Brief -> Filter the records below down to every line that contains the word "knee", and copy those lines.

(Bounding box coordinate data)
^^^^

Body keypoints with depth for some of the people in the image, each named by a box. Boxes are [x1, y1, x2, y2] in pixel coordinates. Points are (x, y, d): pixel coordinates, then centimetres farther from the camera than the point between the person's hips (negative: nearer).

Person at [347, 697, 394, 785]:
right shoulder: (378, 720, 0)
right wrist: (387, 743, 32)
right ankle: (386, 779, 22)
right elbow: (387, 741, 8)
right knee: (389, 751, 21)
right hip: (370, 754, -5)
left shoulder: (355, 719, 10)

^^^^

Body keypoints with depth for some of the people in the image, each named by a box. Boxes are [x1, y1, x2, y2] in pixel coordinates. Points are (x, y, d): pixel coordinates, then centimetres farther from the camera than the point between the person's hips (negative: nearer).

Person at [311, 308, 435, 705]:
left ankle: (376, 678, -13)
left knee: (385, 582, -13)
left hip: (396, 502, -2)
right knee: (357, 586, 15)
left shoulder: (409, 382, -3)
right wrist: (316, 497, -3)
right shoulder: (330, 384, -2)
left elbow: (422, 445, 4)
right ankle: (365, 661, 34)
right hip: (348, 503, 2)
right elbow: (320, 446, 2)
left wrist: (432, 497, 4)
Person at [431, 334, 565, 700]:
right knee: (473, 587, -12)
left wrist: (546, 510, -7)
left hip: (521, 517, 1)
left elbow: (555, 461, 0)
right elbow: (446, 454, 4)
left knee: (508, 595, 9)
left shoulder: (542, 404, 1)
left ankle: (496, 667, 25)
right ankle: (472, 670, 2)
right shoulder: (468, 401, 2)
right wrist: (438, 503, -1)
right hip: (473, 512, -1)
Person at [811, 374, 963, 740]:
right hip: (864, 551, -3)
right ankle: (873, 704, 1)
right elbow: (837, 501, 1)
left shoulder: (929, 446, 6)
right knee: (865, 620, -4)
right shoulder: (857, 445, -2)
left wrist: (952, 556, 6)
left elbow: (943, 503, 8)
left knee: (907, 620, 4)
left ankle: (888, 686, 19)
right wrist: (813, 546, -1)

^^^^

Exercise output ->
right knee: (389, 751, 21)
left knee: (385, 582, -13)
right knee: (357, 586, 15)
right knee: (473, 587, -12)
left knee: (508, 595, 9)
right knee: (865, 620, -4)
left knee: (907, 620, 4)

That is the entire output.